*Document segment:*
◆ ◆ ◆ ◆
Re: [PATCHv2 00/12] TDX: Enable Dynamic PAMT

Kiryl Shutsemau <kas@xxxxxxxxxx> · Thu, 14 Aug 2025 11:55:57 +0100

On Thu, Aug 14, 2025 at 12:14:40AM +0000, Edgecombe, Rick P wrote:
> On Wed, 2025-08-13 at 16:31 -0700, Dave Hansen wrote:
> > On 8/13/25 15:43, Edgecombe, Rick P wrote:
> > > I redid the test. Boot 10 TDs with 16GB of ram, run userspace to fault in memory
> > > from 4 threads until OOM, then shutdown. TDs were split between two sockets. It
> > > ended up with 1136 contentions of the global lock, 4ms waiting.
> > 
> > 4ms out of how much CPU time?
> 
> The whole test took about 60s wall time (minus the time of some manual steps).
> I'll have to automate it a bit more. But 4ms seemed safely in the "small"
> category.
◆ ◆ ◆ ◆
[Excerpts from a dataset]
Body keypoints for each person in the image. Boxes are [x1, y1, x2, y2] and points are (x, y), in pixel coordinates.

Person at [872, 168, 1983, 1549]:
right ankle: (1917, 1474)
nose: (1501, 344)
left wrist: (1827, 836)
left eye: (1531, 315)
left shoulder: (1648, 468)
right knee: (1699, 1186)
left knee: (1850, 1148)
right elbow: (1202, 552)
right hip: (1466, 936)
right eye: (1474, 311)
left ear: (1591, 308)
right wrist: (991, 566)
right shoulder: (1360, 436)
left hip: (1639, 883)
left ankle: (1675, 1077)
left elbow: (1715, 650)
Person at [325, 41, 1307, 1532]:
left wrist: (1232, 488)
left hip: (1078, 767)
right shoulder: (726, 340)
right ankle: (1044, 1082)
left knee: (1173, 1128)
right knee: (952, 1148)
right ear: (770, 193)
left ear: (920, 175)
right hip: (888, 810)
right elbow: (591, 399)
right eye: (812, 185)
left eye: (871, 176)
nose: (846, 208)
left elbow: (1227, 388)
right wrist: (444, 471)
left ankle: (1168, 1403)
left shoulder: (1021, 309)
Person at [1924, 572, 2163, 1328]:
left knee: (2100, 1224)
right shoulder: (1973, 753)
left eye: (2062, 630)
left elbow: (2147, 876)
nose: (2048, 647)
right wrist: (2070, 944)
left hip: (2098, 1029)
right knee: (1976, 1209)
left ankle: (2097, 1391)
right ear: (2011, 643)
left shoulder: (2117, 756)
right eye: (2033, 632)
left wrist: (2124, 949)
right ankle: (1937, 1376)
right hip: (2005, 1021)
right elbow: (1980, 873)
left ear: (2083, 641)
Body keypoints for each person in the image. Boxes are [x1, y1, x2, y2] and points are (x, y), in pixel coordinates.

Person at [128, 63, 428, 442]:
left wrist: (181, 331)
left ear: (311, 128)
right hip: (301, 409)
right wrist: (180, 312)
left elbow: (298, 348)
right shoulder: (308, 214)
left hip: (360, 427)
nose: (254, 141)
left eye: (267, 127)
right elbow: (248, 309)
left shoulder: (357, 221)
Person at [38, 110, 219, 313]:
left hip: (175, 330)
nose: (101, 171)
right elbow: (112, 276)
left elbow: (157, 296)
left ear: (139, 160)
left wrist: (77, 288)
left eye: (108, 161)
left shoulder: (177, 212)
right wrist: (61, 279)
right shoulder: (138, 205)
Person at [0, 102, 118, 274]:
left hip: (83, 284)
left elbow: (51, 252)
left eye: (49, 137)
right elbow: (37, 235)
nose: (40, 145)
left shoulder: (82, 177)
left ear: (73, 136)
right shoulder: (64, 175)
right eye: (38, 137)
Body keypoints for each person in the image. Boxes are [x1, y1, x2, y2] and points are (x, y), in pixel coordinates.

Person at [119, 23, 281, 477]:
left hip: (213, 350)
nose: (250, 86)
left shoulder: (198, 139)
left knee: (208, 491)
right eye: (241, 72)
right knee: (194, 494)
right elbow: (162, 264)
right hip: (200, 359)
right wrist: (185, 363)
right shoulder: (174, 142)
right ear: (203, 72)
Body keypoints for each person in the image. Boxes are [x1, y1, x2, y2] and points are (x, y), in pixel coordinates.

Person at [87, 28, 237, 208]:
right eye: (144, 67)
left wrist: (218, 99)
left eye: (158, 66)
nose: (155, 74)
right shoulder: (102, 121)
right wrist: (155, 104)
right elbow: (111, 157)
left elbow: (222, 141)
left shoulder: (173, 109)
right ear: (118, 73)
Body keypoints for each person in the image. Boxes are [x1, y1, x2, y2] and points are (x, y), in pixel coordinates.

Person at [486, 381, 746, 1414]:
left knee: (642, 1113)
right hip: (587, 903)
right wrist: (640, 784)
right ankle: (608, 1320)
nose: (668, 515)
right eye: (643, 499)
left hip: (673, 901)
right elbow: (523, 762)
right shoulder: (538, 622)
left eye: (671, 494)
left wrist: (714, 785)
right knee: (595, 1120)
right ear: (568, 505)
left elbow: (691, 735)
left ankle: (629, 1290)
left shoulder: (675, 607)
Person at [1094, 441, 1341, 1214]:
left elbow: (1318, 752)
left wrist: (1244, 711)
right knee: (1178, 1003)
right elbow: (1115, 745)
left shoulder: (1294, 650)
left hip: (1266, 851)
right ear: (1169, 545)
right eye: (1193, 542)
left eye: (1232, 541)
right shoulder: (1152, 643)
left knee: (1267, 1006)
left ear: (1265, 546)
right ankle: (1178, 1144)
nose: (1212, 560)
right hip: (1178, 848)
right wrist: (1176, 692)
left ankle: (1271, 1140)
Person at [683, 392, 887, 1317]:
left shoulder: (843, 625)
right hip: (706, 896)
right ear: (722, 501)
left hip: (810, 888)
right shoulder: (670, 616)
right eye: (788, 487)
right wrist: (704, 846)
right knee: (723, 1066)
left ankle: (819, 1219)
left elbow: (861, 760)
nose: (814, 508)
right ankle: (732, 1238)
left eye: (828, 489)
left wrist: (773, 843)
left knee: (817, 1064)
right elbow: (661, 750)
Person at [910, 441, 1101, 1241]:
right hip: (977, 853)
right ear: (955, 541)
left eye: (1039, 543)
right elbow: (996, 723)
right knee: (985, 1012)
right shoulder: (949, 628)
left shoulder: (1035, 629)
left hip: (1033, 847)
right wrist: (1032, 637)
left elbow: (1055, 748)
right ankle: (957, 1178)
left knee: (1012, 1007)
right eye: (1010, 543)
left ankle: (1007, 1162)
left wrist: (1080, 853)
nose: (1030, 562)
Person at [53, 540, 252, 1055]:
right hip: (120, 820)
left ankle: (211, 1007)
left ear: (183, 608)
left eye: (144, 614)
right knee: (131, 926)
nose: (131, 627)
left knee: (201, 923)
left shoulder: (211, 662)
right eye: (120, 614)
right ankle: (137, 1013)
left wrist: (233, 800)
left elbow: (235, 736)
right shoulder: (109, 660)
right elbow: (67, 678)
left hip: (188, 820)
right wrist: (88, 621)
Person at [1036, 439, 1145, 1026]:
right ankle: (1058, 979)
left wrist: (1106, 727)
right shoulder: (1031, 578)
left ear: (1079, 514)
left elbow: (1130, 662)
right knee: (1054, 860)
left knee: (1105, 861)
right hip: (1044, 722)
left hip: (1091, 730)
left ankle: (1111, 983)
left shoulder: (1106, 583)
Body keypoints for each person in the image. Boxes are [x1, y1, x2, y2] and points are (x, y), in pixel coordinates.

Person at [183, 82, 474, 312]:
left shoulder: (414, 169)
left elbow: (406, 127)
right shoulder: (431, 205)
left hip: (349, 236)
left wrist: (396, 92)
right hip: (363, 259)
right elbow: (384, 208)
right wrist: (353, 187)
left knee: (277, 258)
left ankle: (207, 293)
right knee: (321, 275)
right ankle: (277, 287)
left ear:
◆ ◆ ◆ ◆
*What to do:*
A. In the TDX Dynamic PAMT mailing-list thread, how many contentions of the global lock did the redone test produce?
B. Write out the portion of the TDX Dynamic PAMT mailing-list thread starting at "On Thu, Aug" and ending at "much CPU time?".
C. Resume the TDX Dynamic PAMT mailing-list thread from where it stops.

*Results for each task:*
A. 1136 contentions, with 4ms of waiting.

B.
On Thu, Aug 14, 2025 at 12:14:40AM +0000, Edgecombe, Rick P wrote:
> On Wed, 2025-08-13 at 16:31 -0700, Dave Hansen wrote:
> > On 8/13/25 15:43, Edgecombe, Rick P wrote:
> > > I redid the test. Boot 10 TDs with 16GB of ram, run userspace to fault in memory
> > > from 4 threads until OOM, then shutdown. TDs were split between two sockets. It
> > > ended up with 1136 contentions of the global lock, 4ms waiting.
> > 
> > 4ms out of how much CPU time?

C.
> 
> > 
> > Also, contention is *NOT* necessarily bad here. Only _false_ contention.
> > 
> > The whole point of the lock is to ensure that there aren't two different
> > CPUs trying to do two different things to the same PAMT range at the
> > same time.
> > 
> > If there are, one of them *HAS* to wait. It can wait lots of different
> > ways, but it has to wait. That wait will show up as spinlock contention.
> > 
> > Even if the global lock went away, that 4ms of spinning might still be
> > there.
> 
> I assumed it was mostly real contention because the the refcount check outside
> the lock should prevent the majority of "two threads operating on the same 2MB
> region" collisions. The code is roughly:
> 
> 1:
>    if (atomic_inc_not_zero(2mb_pamt_refcount))
> 	return <it's mapped>;
> 2:
>    <global lock>
>    if (atomic_read(2mb_pamt_refcount) != 0) {
> 3:
> 	atomic_inc(2mb_pamt_refcount);
> 	<global unlock>
> 	return <it's mapped>;
>    }
>    <seamcall>
>    <global unlock>
> 4:
> 
> (similar pattern on the unmapping)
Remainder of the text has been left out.